Após 56 anos, certidão de óbito do ex-prefeito Higino João Pio é retificada para reconhecer assassinato pela ditadura

A certidão de óbito do ex-prefeito de Balneário Camboriú, Higino João Pio, foi oficialmente alterada para reconhecer que sua morte, ocorrida em março de 1969, foi resultado da repressão do regime militar. Inicialmente registrada como suicídio, a causa do falecimento foi corrigida para “morte violenta causada pelo Estado no contexto da perseguição política”, conforme determinação do Conselho Nacional de Justiça (CNJ). A atualização do documento representa uma reparação histórica aguardada por décadas pela família e reforça as conclusões das Comissões Estadual e Nacional da Verdade, que, em 2014, comprovaram que Higino foi assassinado após ser preso e mantido sob custódia da Marinha em Florianópolis.

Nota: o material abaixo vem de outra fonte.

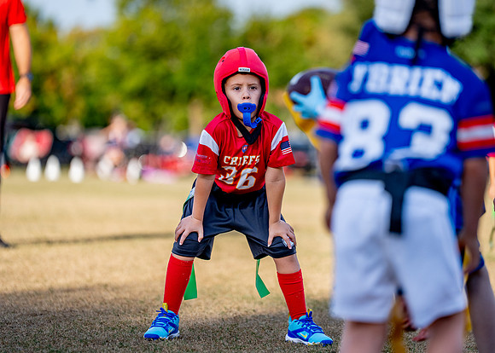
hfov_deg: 9.2
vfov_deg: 6.6
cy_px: 154
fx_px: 3073
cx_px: 245
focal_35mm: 219
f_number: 2.8
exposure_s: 1/1600
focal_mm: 182
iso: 250
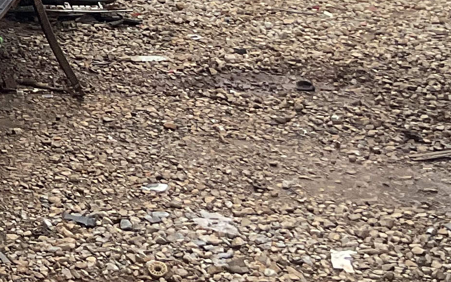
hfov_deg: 14.5
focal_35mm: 133
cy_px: -166
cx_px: -258
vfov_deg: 9.5
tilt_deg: -8.3
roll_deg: +0.1
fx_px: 1634
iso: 16
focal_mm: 3
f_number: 1.8
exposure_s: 1/929
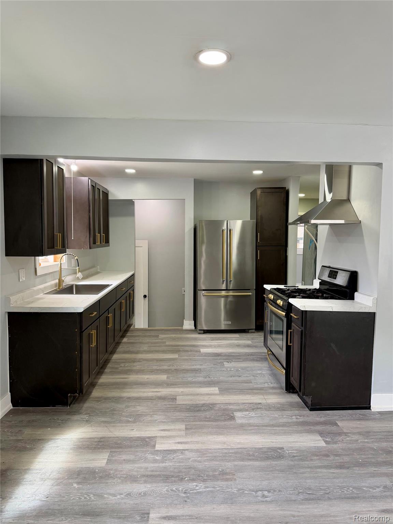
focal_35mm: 24
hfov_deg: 56.8
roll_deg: -0.8
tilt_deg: -4.4
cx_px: 196
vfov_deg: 71.6
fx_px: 363
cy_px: 262
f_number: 1.78
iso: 125
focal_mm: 6.76
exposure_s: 1/120
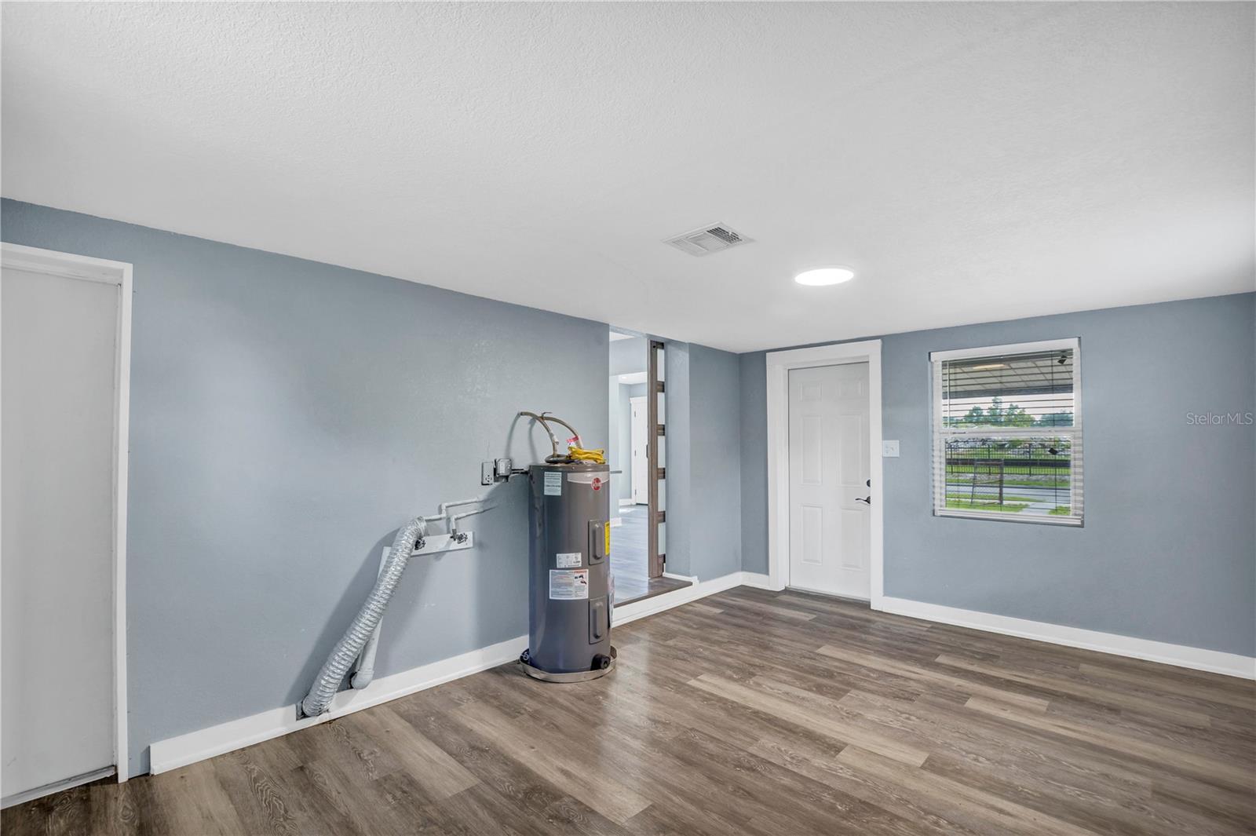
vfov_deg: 77.3
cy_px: 418
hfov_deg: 100.4
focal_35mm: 15
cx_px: 628
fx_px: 523
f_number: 10
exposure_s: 1/3.33
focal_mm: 10
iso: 200
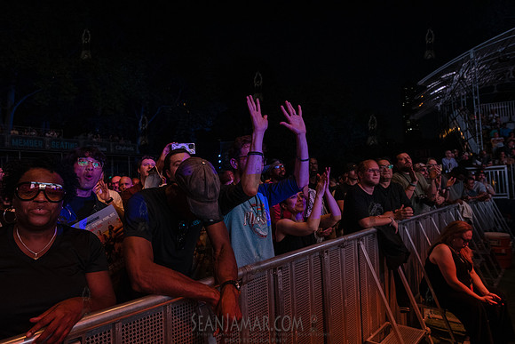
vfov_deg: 53.2
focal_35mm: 24
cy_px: 172
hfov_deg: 73.7
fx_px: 343
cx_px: 258
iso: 4000
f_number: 4.5
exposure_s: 1/320
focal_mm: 24
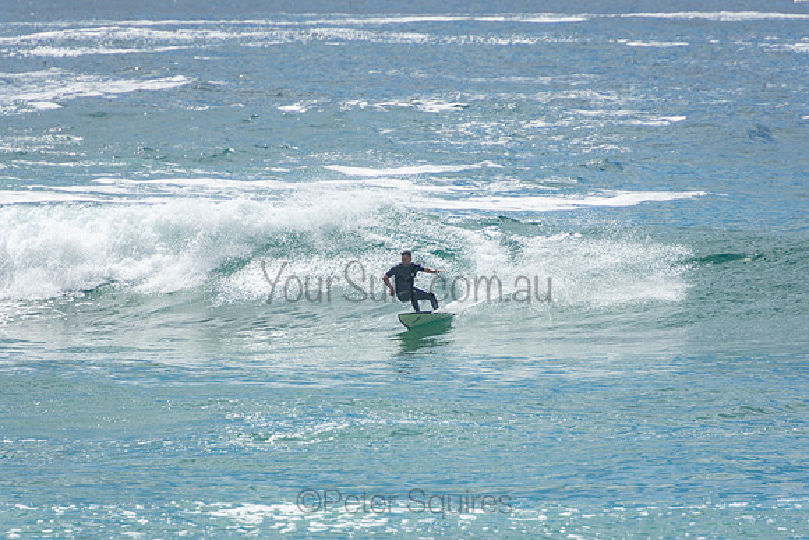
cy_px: 270
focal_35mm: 600
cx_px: 404
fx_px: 13486
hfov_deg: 3.4
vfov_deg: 2.3
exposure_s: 1/1250
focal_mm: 400
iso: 140
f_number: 5.6
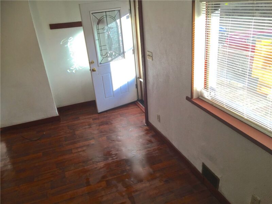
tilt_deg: -22.1
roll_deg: +3.9
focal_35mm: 29
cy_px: 102
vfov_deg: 48.2
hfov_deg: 61.7
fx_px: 228
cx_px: 136
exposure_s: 1/128
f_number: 2.2
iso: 32
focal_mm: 4.15
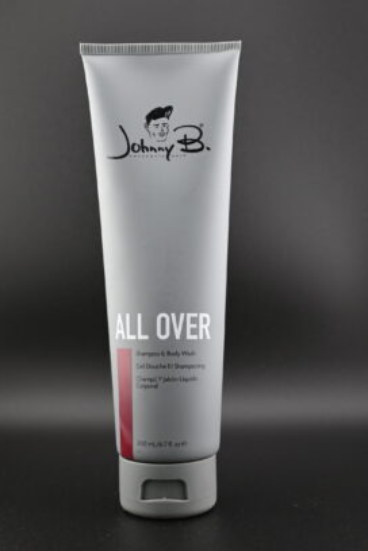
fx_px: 659
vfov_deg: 45.4
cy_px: 293
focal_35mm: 43
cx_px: 176
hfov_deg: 31.2
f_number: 4.5
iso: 450
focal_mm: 26
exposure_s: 1/125
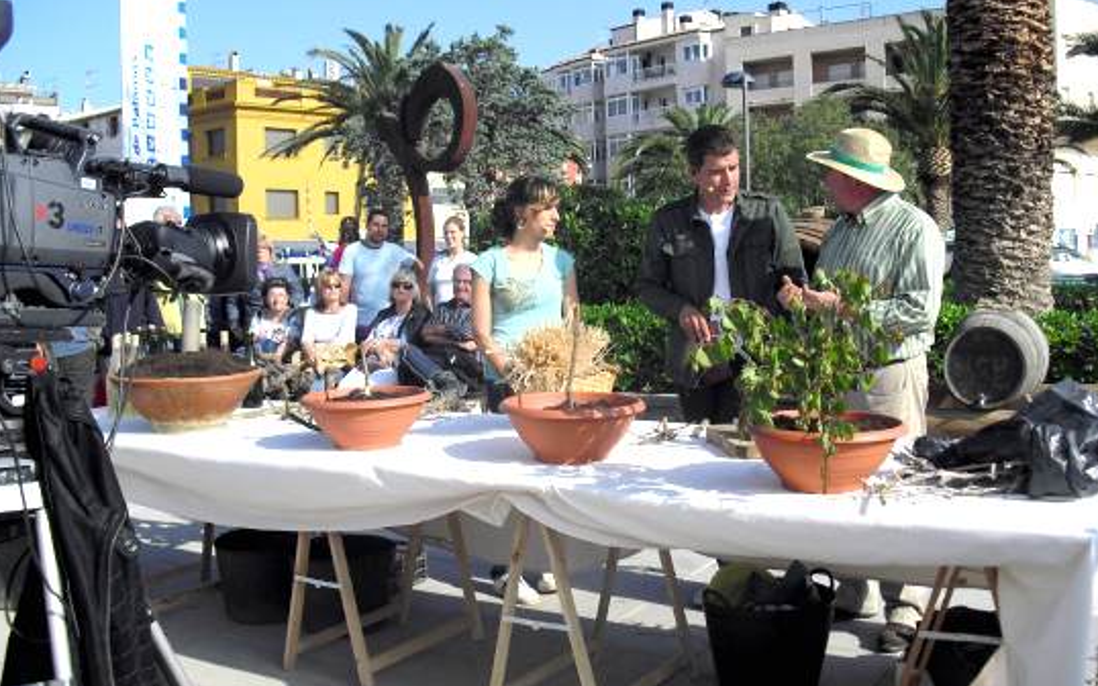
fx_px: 1167
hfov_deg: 50.4
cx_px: 549
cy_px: 323
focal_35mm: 39
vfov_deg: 32.7
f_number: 7.8
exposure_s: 1/200
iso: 64
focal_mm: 6.3
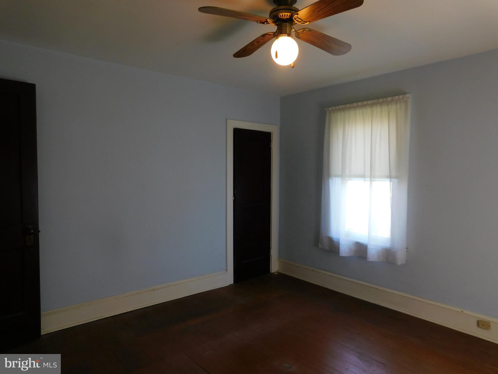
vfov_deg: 58.9
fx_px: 331
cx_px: 249
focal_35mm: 23
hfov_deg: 73.9
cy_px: 187
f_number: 3
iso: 125
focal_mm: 4
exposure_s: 1/50
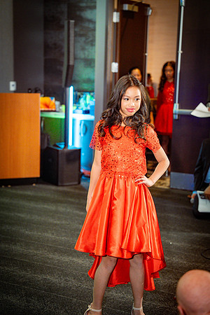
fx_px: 612
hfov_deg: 19.5
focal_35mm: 70
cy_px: 158
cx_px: 105
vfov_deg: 28.8
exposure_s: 1/160
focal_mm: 70
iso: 1600
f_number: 2.8
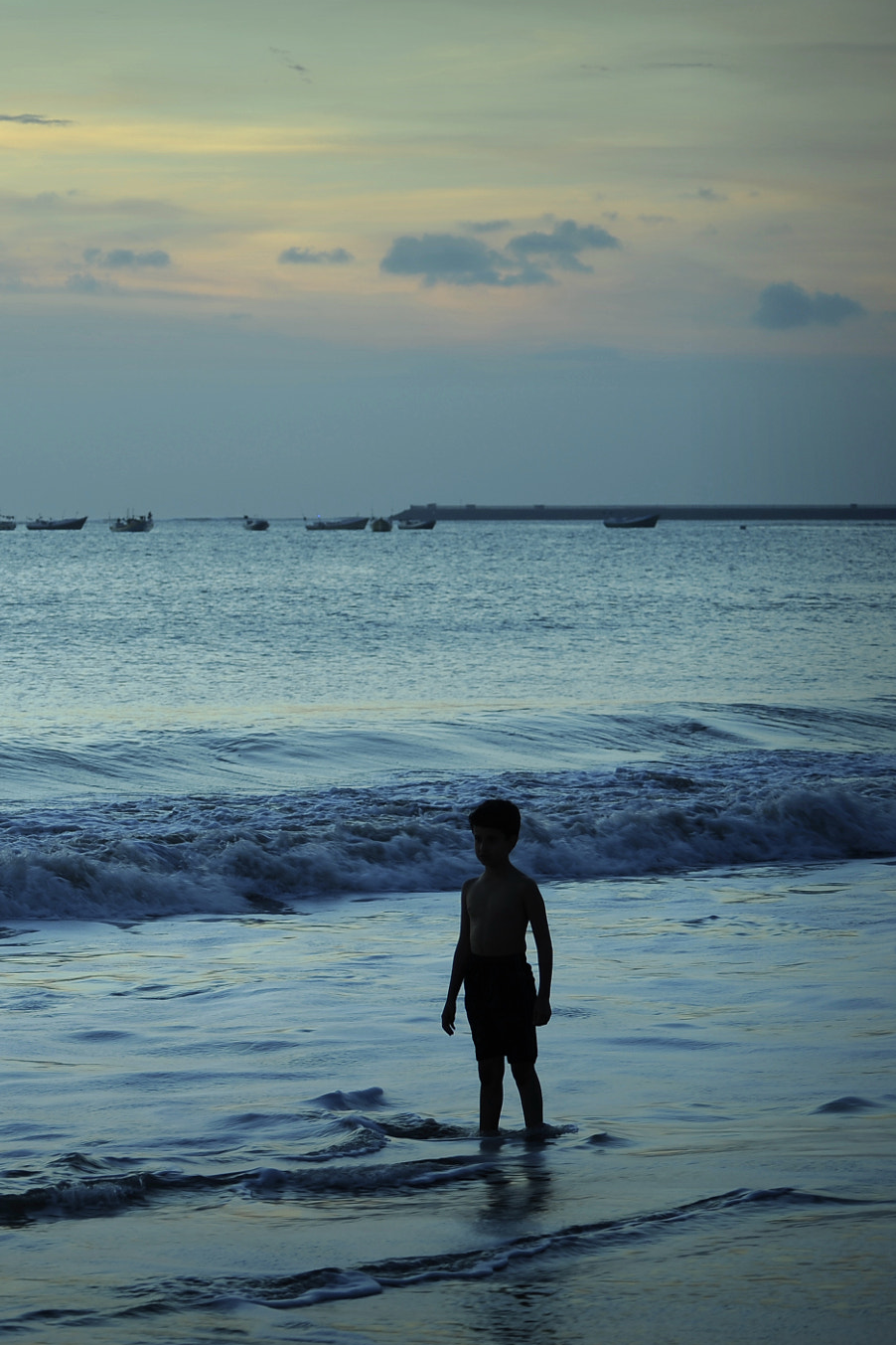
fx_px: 4517
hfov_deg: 11.2
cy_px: 675
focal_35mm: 121
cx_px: 64
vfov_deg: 16.9
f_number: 8
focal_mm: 80
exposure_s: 1/50
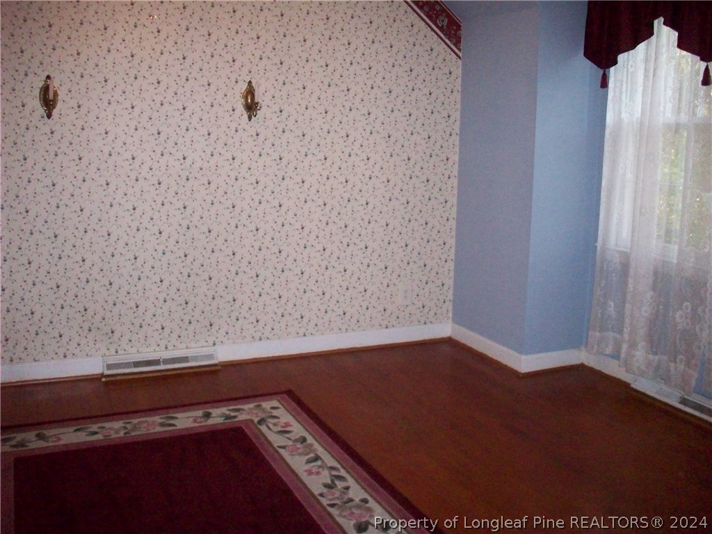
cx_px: 356
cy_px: 267
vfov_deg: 38.7
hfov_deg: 50.1
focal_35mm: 37
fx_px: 761
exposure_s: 1/128
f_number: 2.8
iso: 400
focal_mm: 6.2
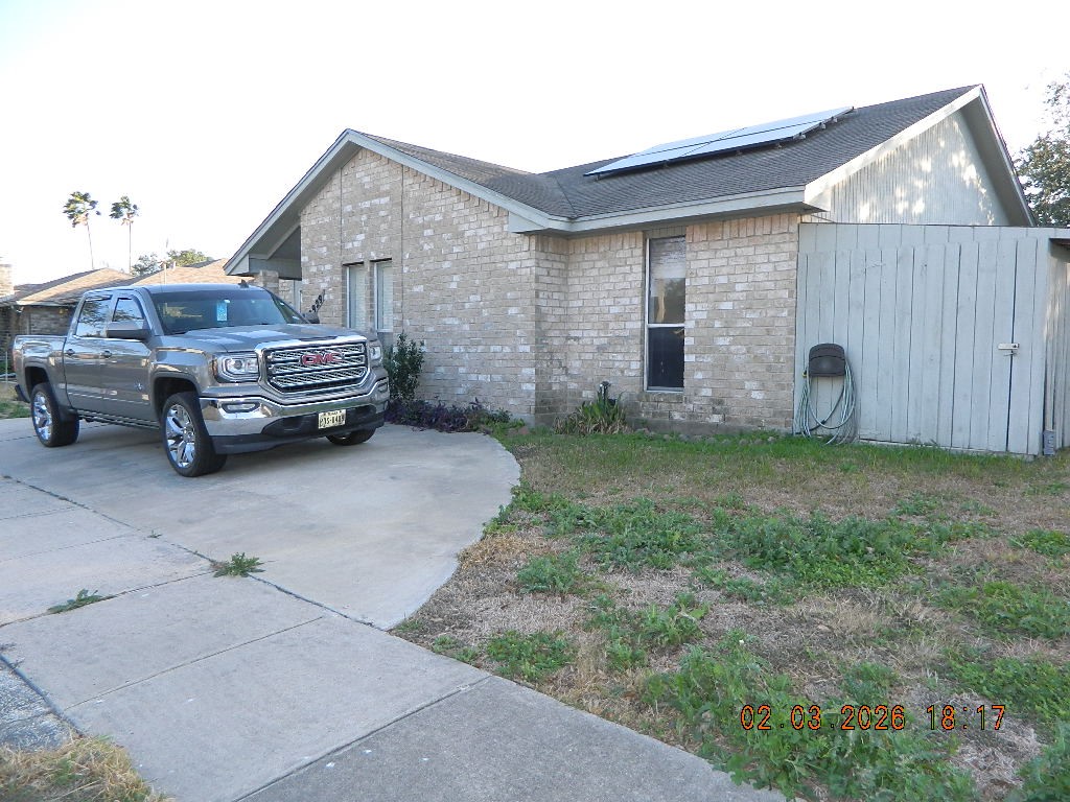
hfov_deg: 69.4
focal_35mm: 25
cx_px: 535
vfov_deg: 54.9
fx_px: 773
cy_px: 401
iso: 110
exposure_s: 1/200
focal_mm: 4.5
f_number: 3.1
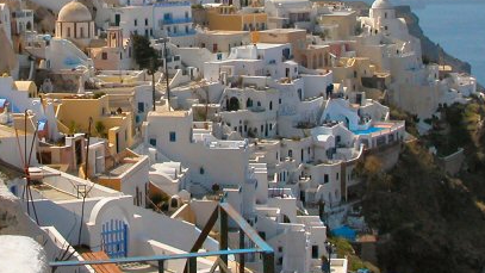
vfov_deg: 14.3
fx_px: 1080
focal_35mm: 84
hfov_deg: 25.2
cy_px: 39
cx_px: 172
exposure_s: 1/763
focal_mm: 7.5
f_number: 5.2
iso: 100
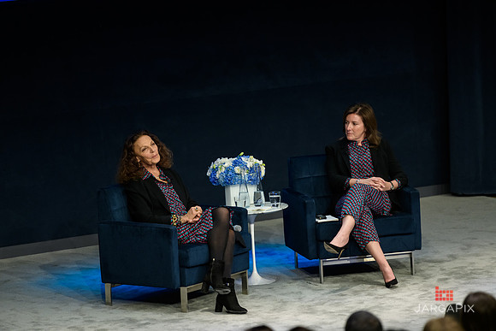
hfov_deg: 10.5
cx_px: 248
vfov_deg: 7.0
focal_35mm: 195
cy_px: 166
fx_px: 2687
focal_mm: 195
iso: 1000
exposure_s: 1/200
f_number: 3.2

Além da retificação na certidão, Higino João Pio receberá um sepultamento com honras de Estado, cerimônia que não ocorreu em 1969 devido à interferência militar. Seus restos mortais serão transferidos de Itajaí para Balneário Camboriú em 20 de julho, aniversário da cidade que ele administrou como primeiro prefeito eleito. O cortejo contará com autoridades, forças de segurança e ex-prefeitos, marcando simbolicamente a devolução da dignidade ao político. O reconhecimento ocorre em meio à repercussão do filme Ainda Estou Aqui, que denuncia os crimes da ditadura e reacendeu o debate sobre as vítimas do regime.

Higino foi um dos 434 mortos ou desaparecidos pela ditadura militar no Brasil e o único em Santa Catarina. Ele foi preso sob acusações de corrupção que nunca foram comprovadas, sendo torturado e assassinado devido à sua proximidade com o ex-presidente João Goulart e disputas políticas locais. O relatório da Comissão da Verdade revelou que seu corpo foi pendurado com um arame no pescoço para simular suicídio, em uma tentativa de encobrir o crime. Apesar da farsa ter sido desmascarada, nenhuma punição foi aplicada aos responsáveis. Em 2018, o Ministério Público Federal denunciou seis pessoas pelo crime, mas o caso foi arquivado em 2020 sob a justificativa da Lei da Anistia.

Mesmo com a impunidade na esfera criminal, os descendentes de Higino seguem buscando justiça por meio de uma ação indenizatória contra a União. A Justiça Federal já reconheceu o direito da família à reparação, e o caso agora aguarda análise em instâncias superiores. A retificação da certidão de óbito é um marco no resgate da verdade histórica, corrigindo oficialmente uma mentira sustentada por mais de meio século.